What needs to be done — Taking the data below line by line, count those that include the word "building" and report the number alone.

Exercise inputs START

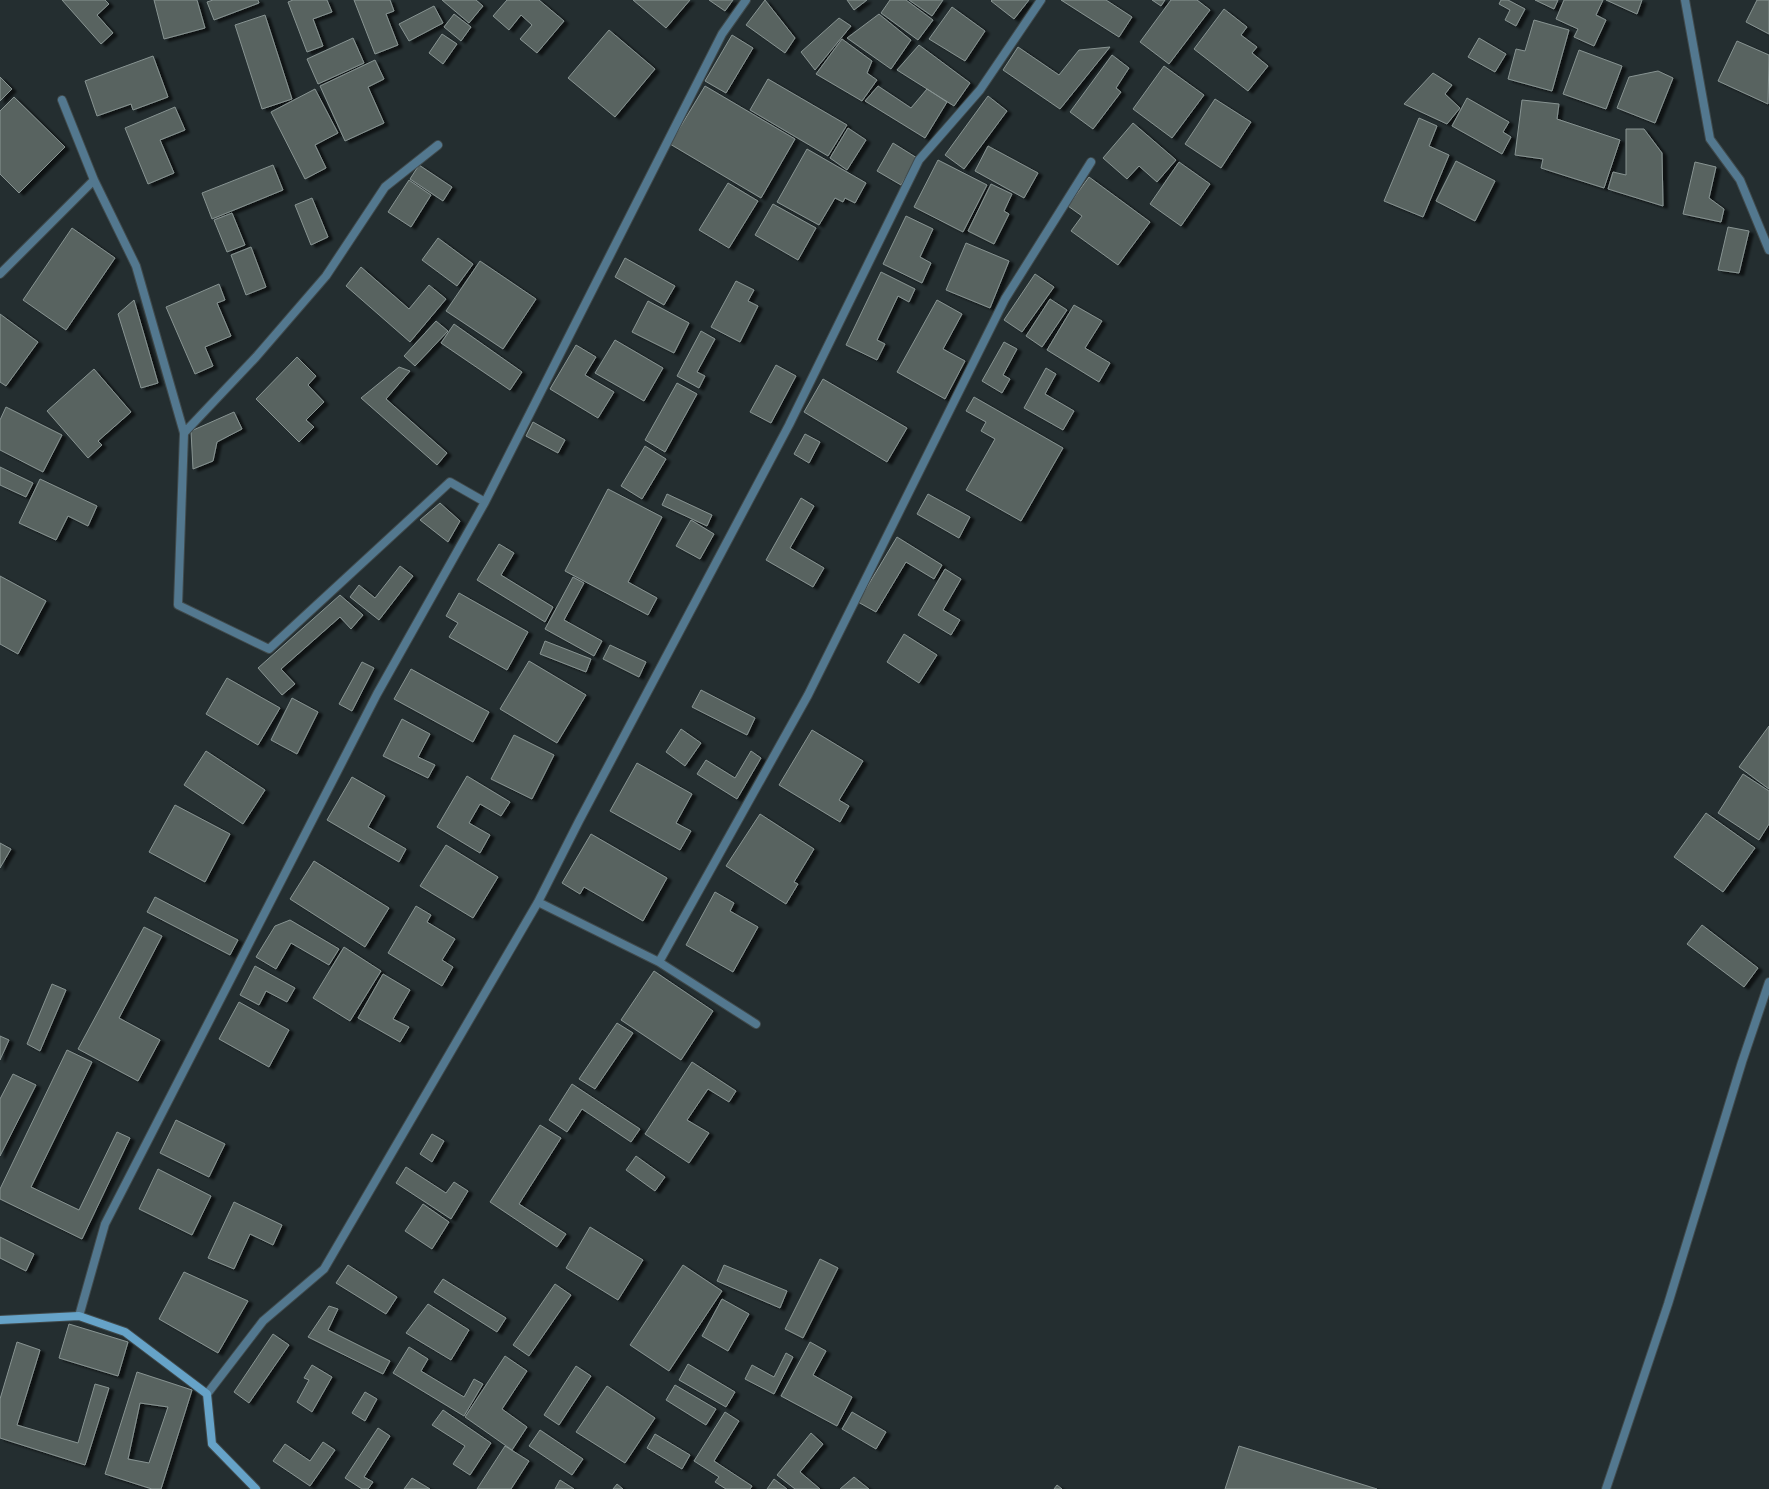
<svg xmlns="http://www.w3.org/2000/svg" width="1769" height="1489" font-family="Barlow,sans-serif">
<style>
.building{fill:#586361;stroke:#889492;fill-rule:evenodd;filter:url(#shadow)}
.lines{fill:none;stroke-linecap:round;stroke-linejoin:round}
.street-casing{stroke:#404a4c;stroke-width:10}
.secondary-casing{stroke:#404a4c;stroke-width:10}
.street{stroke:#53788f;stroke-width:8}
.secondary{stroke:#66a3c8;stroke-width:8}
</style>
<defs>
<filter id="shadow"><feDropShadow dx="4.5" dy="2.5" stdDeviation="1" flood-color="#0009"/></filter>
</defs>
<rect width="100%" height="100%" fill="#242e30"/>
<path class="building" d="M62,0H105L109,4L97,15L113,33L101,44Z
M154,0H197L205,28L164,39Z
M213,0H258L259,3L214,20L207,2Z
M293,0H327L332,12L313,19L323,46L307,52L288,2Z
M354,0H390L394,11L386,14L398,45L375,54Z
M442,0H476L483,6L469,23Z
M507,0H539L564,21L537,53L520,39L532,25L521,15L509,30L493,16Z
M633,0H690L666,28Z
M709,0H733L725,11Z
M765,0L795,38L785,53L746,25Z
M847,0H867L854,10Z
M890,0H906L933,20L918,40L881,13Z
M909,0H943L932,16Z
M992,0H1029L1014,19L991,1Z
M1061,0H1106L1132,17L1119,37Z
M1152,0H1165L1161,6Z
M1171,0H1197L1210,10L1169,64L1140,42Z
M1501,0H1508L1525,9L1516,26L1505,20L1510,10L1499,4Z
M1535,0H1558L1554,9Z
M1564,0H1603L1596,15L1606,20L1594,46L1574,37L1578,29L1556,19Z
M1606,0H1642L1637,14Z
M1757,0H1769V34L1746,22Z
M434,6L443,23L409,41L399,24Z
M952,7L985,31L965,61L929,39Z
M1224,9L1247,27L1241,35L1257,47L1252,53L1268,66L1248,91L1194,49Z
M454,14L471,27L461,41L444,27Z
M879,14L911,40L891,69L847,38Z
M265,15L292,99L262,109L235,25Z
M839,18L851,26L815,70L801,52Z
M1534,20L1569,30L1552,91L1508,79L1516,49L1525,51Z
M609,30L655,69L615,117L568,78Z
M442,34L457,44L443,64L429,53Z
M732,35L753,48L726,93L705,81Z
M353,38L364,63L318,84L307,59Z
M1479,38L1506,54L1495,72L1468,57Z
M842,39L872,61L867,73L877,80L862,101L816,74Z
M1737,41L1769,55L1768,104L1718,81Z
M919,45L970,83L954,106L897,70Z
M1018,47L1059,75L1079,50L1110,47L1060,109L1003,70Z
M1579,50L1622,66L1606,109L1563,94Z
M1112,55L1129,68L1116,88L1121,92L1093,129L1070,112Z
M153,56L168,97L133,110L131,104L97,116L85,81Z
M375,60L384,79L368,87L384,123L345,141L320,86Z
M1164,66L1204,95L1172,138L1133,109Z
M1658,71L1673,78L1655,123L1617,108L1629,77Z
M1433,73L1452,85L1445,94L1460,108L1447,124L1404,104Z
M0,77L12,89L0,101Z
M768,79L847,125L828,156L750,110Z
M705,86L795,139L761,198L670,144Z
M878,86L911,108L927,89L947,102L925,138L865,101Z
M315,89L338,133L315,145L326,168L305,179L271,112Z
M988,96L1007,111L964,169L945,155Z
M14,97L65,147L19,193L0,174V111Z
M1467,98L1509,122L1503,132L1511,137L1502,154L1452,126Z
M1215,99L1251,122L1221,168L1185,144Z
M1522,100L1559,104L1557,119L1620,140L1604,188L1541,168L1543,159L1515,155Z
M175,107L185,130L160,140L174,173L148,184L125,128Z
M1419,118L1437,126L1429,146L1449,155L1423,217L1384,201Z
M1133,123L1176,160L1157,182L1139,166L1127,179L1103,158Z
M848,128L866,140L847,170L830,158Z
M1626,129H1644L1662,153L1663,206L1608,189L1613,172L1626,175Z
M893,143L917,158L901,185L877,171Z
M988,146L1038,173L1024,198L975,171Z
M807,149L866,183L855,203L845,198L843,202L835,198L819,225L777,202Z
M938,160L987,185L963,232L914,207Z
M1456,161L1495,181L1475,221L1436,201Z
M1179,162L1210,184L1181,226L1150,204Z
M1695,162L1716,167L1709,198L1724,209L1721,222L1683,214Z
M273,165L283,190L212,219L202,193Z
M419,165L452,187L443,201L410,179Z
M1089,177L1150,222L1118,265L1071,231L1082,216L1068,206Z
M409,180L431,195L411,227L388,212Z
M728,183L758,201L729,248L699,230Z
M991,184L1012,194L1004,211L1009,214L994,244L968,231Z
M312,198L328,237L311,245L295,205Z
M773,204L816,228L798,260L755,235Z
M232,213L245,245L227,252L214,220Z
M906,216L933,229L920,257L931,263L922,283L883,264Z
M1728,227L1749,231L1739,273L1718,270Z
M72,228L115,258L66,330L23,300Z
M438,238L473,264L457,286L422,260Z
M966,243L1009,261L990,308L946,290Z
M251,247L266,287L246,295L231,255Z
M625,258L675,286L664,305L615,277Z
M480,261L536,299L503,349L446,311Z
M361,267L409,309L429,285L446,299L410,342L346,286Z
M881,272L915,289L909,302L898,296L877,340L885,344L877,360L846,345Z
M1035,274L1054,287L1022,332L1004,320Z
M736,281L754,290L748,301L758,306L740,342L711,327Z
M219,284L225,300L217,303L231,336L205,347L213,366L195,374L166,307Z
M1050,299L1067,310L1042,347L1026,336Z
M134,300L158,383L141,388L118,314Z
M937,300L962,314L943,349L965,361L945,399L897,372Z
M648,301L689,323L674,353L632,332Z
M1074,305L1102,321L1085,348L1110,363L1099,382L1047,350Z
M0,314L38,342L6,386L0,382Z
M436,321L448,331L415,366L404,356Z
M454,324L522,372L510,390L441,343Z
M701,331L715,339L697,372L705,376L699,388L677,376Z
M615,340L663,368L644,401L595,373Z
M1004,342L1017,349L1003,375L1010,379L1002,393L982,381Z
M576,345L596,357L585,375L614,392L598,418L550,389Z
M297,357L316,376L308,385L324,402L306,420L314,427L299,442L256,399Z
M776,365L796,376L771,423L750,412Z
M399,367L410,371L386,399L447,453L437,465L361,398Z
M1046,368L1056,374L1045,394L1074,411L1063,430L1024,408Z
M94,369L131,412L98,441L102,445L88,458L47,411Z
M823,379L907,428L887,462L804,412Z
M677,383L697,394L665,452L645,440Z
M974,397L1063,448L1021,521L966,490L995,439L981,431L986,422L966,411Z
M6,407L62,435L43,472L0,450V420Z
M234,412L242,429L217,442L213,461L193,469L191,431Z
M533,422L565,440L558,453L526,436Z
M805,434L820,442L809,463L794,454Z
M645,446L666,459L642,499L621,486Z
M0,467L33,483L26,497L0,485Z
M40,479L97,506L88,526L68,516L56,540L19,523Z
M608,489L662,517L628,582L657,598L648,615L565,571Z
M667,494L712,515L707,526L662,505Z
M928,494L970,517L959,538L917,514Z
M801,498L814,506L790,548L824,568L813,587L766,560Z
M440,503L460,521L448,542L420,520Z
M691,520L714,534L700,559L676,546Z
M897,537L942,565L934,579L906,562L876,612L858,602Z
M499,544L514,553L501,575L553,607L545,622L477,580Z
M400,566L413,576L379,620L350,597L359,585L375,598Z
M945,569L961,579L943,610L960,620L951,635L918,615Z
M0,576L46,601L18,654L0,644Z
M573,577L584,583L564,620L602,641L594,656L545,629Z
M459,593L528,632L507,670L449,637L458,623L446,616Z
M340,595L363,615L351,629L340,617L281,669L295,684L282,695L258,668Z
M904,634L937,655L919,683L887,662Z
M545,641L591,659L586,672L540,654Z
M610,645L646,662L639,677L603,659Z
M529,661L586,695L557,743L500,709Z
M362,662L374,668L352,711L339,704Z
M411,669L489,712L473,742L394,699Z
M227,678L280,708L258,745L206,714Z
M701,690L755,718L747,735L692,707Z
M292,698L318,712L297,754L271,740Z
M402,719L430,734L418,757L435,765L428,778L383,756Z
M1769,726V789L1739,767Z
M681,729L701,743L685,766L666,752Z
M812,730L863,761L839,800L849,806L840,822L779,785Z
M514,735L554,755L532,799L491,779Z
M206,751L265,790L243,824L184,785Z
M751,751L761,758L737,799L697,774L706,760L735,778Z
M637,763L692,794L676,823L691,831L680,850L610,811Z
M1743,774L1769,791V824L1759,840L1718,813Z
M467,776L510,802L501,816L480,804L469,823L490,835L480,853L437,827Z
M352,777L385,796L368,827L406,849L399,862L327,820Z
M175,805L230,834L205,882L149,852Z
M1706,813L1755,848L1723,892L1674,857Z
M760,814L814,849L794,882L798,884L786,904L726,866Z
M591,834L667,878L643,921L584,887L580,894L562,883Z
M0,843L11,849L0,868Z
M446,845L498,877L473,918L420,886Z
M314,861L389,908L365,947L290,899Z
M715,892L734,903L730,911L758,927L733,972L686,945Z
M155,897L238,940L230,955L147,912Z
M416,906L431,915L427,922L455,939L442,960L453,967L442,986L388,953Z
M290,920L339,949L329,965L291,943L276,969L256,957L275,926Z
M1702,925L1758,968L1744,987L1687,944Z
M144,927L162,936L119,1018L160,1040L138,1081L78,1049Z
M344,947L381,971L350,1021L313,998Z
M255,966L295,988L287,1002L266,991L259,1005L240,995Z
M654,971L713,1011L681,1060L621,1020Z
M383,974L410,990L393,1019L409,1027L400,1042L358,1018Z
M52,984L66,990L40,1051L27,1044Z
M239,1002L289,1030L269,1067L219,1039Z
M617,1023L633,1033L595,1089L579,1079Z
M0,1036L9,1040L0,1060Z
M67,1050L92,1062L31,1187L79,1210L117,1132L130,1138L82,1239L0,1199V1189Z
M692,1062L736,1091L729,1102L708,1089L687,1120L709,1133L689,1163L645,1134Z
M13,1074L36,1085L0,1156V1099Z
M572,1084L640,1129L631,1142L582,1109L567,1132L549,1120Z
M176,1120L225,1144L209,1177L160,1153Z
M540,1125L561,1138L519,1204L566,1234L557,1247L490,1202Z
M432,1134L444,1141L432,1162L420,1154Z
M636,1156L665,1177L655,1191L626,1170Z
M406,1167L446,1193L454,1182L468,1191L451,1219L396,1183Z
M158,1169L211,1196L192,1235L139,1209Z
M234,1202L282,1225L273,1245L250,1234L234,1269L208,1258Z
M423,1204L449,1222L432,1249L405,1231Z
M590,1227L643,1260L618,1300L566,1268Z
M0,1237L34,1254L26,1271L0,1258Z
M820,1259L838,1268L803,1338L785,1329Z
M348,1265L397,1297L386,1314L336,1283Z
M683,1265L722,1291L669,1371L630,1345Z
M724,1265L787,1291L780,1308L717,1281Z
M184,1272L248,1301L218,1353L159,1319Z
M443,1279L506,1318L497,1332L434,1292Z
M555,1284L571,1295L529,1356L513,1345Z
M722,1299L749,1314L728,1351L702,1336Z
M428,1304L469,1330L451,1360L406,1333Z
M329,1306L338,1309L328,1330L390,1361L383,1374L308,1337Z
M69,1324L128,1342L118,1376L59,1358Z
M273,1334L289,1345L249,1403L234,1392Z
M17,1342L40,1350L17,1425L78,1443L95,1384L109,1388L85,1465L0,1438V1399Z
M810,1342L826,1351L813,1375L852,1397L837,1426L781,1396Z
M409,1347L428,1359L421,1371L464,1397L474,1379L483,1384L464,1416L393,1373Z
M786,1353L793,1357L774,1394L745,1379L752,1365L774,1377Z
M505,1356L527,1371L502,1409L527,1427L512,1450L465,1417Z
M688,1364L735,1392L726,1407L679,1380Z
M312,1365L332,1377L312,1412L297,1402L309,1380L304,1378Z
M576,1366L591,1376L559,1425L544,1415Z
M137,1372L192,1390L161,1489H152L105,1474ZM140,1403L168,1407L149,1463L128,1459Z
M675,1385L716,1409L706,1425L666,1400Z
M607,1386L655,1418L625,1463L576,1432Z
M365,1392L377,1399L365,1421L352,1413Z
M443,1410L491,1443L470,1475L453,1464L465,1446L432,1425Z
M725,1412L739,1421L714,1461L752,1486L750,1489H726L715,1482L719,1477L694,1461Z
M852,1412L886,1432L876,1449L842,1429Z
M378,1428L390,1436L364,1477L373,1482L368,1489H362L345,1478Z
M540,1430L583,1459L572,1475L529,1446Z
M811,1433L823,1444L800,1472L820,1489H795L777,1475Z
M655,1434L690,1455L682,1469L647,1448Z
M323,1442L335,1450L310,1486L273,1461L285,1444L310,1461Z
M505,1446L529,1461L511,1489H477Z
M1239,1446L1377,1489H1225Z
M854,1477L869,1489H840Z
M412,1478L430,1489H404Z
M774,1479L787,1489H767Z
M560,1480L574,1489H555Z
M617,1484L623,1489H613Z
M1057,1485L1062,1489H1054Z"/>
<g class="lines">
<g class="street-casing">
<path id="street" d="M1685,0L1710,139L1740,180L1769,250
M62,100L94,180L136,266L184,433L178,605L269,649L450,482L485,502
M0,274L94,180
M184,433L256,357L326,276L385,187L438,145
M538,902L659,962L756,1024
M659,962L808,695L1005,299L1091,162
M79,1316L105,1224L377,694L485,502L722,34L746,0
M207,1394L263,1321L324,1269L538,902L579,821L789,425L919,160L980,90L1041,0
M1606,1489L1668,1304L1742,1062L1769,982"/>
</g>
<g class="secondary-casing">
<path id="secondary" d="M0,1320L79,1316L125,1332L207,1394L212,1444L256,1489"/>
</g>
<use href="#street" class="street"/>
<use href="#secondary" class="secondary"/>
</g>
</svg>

Exercise inputs END

Response to the exercise — 2